In some ways, Russia has fared better than seemed likely after those Ukrainian victories last fall. The mobilization that was started in September—however mishandled, plagued by equipment shortages, and partly sabotaged by flight abroad and other forms of draft evasion—has given the Russian army the manpower needed to hold its positions and even start advancing. The fighting in Bakhmut and Soledar has, if nothing else, tied down enough of the Ukrainian army to stall Ukraine’s offensive and the liberation of occupied territories. Nor is Russia running out of firepower—whether artillery or rockets—to the extent that some optimistic Ukrainians and pro-Ukrainian commentators had forecast, though its artillery fire does seem to be down considerably.

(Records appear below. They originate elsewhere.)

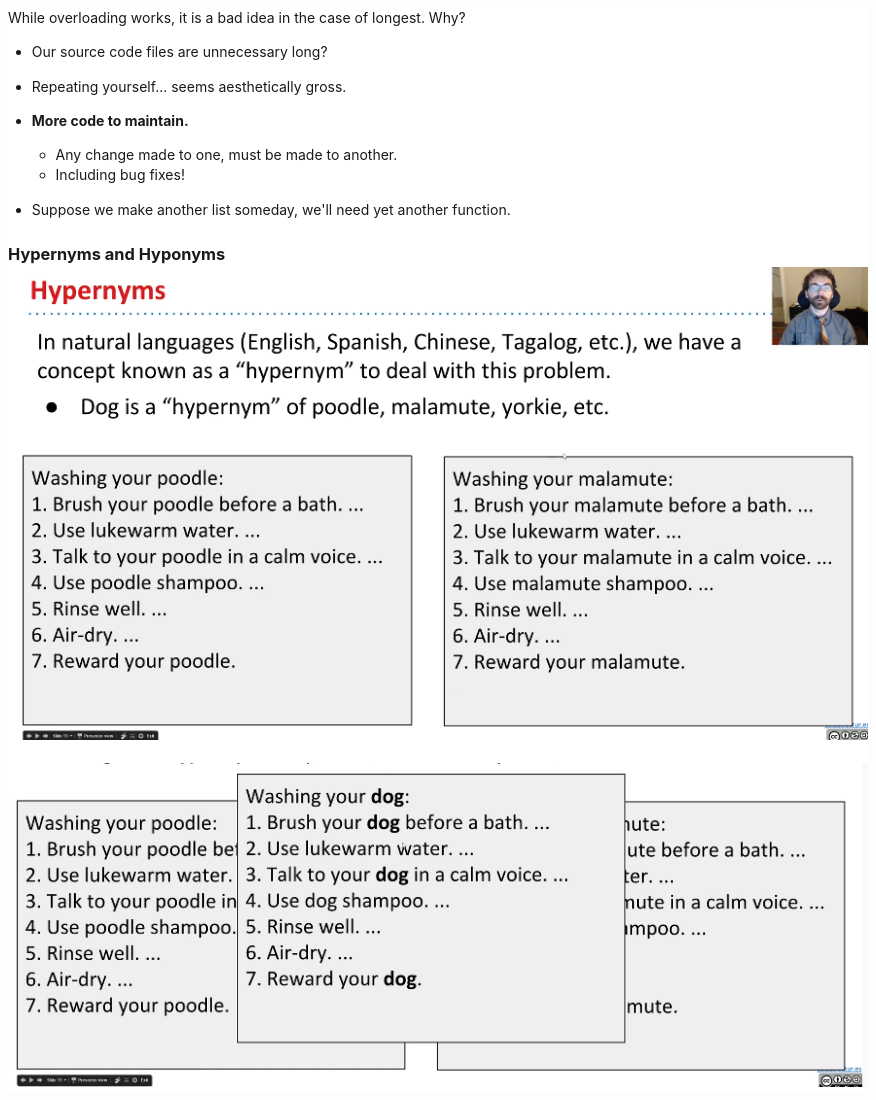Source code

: 

While overloading works,  it is a bad idea in the case of longest. Why?

- Our source code files are unnecessary long?
- Repeating yourself... seems aesthetically gross.
- **More code to maintain.**
  - Any change made to one, must be made to another.
  - Including bug fixes!

- Suppose we make another list someday, we'll need yet another function.

### Hypernyms and Hyponyms![image-20210819164817487](images/image-20210819164817487.png)

![image-20210819164914412](images/image-20210819164914412.png)
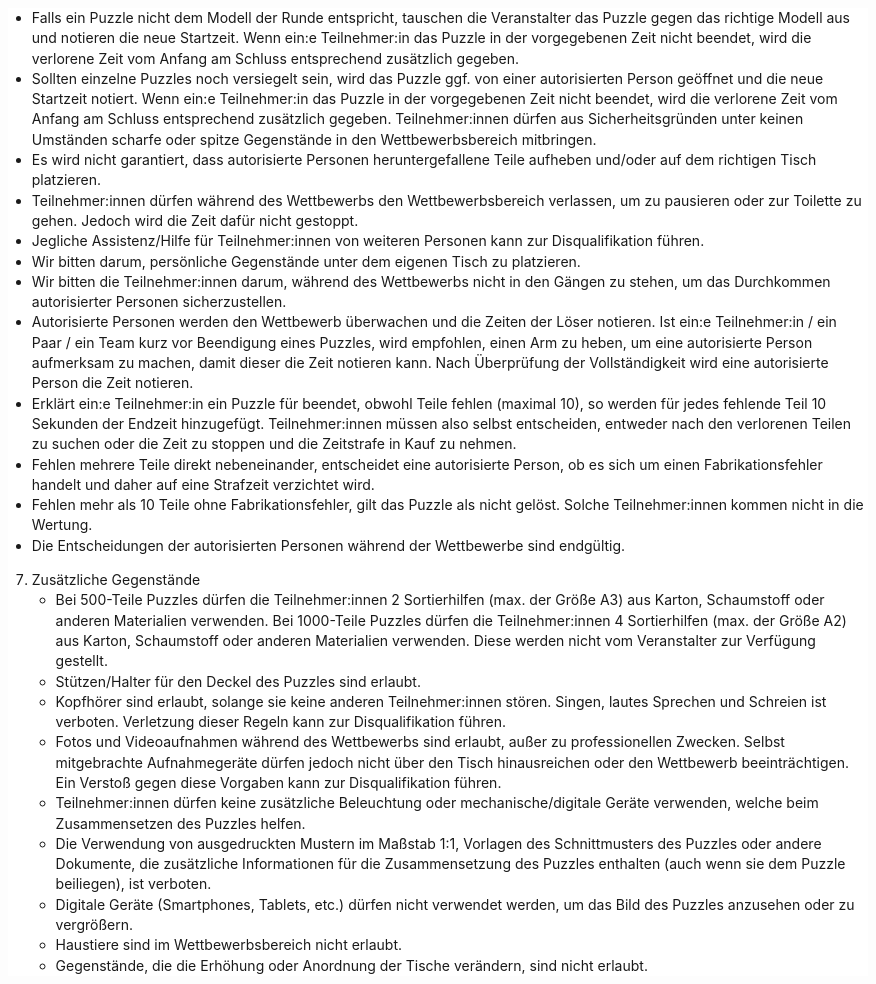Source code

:    - Falls ein Puzzle nicht dem Modell der Runde entspricht, tauschen die Veranstalter das Puzzle gegen das richtige Modell aus und notieren die neue Startzeit. Wenn ein:e Teilnehmer:in das Puzzle in der vorgegebenen Zeit nicht beendet, wird die verlorene Zeit vom Anfang am Schluss entsprechend zusätzlich gegeben. 
   - Sollten einzelne Puzzles noch versiegelt sein, wird das Puzzle ggf. von einer autorisierten Person geöffnet und die neue Startzeit notiert. Wenn ein:e Teilnehmer:in das Puzzle in der vorgegebenen Zeit nicht beendet, wird die verlorene Zeit vom Anfang am Schluss entsprechend zusätzlich gegeben. Teilnehmer:innen dürfen aus Sicherheitsgründen unter keinen Umständen scharfe oder spitze Gegenstände in den Wettbewerbsbereich mitbringen. 
   - Es wird nicht garantiert, dass autorisierte Personen heruntergefallene Teile aufheben und/oder auf dem richtigen Tisch platzieren.
   - Teilnehmer:innen dürfen während des Wettbewerbs den Wettbewerbsbereich verlassen, um zu pausieren oder zur Toilette zu gehen. Jedoch wird die Zeit dafür nicht gestoppt. 
   - Jegliche Assistenz/Hilfe für Teilnehmer:innen von weiteren Personen kann zur Disqualifikation führen.
   - Wir bitten darum, persönliche Gegenstände unter dem eigenen Tisch zu platzieren. 
   - Wir bitten die Teilnehmer:innen darum, während des Wettbewerbs nicht in den Gängen zu stehen, um das Durchkommen autorisierter Personen sicherzustellen.
   - Autorisierte Personen werden den Wettbewerb überwachen und die Zeiten der Löser notieren. Ist ein:e Teilnehmer:in / ein Paar / ein Team kurz vor Beendigung eines Puzzles, wird empfohlen, einen Arm zu heben, um eine autorisierte Person aufmerksam zu machen, damit dieser die Zeit notieren kann. Nach Überprüfung der Vollständigkeit wird eine autorisierte Person die Zeit notieren.
   - Erklärt ein:e Teilnehmer:in ein Puzzle für beendet, obwohl Teile fehlen (maximal 10), so werden für jedes fehlende Teil 10 Sekunden der Endzeit hinzugefügt. Teilnehmer:innen müssen also selbst entscheiden, entweder nach den verlorenen Teilen zu suchen oder die Zeit zu stoppen und die Zeitstrafe in Kauf zu nehmen.
   - Fehlen mehrere Teile direkt nebeneinander, entscheidet eine autorisierte Person, ob es sich um einen Fabrikationsfehler handelt und daher auf eine Strafzeit verzichtet wird.
   - Fehlen mehr als 10 Teile ohne Fabrikationsfehler, gilt das Puzzle als nicht gelöst. Solche Teilnehmer:innen kommen nicht in die Wertung.
   - Die Entscheidungen der autorisierten Personen während der Wettbewerbe sind endgültig.

7. Zusätzliche Gegenstände
   - Bei 500-Teile Puzzles dürfen die Teilnehmer:innen 2 Sortierhilfen (max. der Größe A3) aus Karton, Schaumstoff oder anderen Materialien verwenden. Bei 1000-Teile Puzzles dürfen die Teilnehmer:innen 4 Sortierhilfen (max. der Größe A2) aus Karton, Schaumstoff oder anderen Materialien verwenden. Diese werden nicht vom Veranstalter zur Verfügung gestellt.
   - Stützen/Halter für den Deckel des Puzzles sind erlaubt.
   - Kopfhörer sind erlaubt, solange sie keine anderen Teilnehmer:innen stören. Singen, lautes Sprechen und Schreien ist verboten. Verletzung dieser Regeln kann zur Disqualifikation führen. 
   - Fotos und Videoaufnahmen während des Wettbewerbs sind erlaubt, außer zu professionellen Zwecken. Selbst mitgebrachte Aufnahmegeräte dürfen jedoch nicht über den Tisch hinausreichen oder den Wettbewerb beeinträchtigen. Ein Verstoß gegen diese Vorgaben kann zur Disqualifikation führen. 
   - Teilnehmer:innen dürfen keine zusätzliche Beleuchtung oder mechanische/digitale Geräte verwenden, welche beim Zusammensetzen des Puzzles helfen. 
   - Die Verwendung von ausgedruckten Mustern im Maßstab 1:1, Vorlagen des Schnittmusters des Puzzles oder andere Dokumente, die zusätzliche Informationen für die Zusammensetzung des Puzzles enthalten (auch wenn sie dem Puzzle beiliegen), ist verboten.
   - Digitale Geräte (Smartphones, Tablets, etc.) dürfen nicht verwendet werden, um das Bild des Puzzles anzusehen oder zu vergrößern.
   - Haustiere sind im Wettbewerbsbereich nicht erlaubt.
   - Gegenstände, die die Erhöhung oder Anordnung der Tische verändern, sind nicht erlaubt.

The good news is that neither Ukrainian determination nor Western support seem to be flagging. Ukraine continues its own offensive operations and is ready to expand them when it receives more weapons. Horrific Russian war crimes like the bombing of an apartment building in Dnipro in which scores of people have been killed are only strengthening the resolve from both Kyiv and its allies. (Even if the missile had been struck by a Ukrainian anti-aircraft system before making impact, as Russia has claimed, this hardly lessens Russia’s culpability for firing a missile designed to sink aircraft carriers into an urban area. For its part, Ukraine has denied having the technological capability of shooting down such a munition.) The fighting vehicles are coming, and there’s a good chance that Germany will finally allow the transfer of its Leopard-2 tanks to Ukraine.

At the start of 2023, Russia is cementing its status as a totalitarian terrorist state. It is about to repeal (retroactively, no less) all of its agreements with the Council of Europe, including membership in the Convention on the Protection of Human Rights and Fundamental Freedoms. Its citizens are being arrested for commemorating the Dnipro attack by laying flowers at public monuments to Ukrainian writers. Its lawmakers are discussing measures to strip emigres and expatriates who criticize the war and the state of their property in Russia, prompting a very Russian moment of dark humor from self-exiled poet and essayist Dmitry Bykov: “It makes sense. If murderers are being sent to war to expiate their crimes with bloodshed, perhaps burglars and robbers can be dispatched to earn their pardon by breaking into our apartments.”

The Putin regime is scoring impressive victories in killing off the remnants of post-Soviet civil society in Russia. The world must make sure it achieves no victories outside its borders.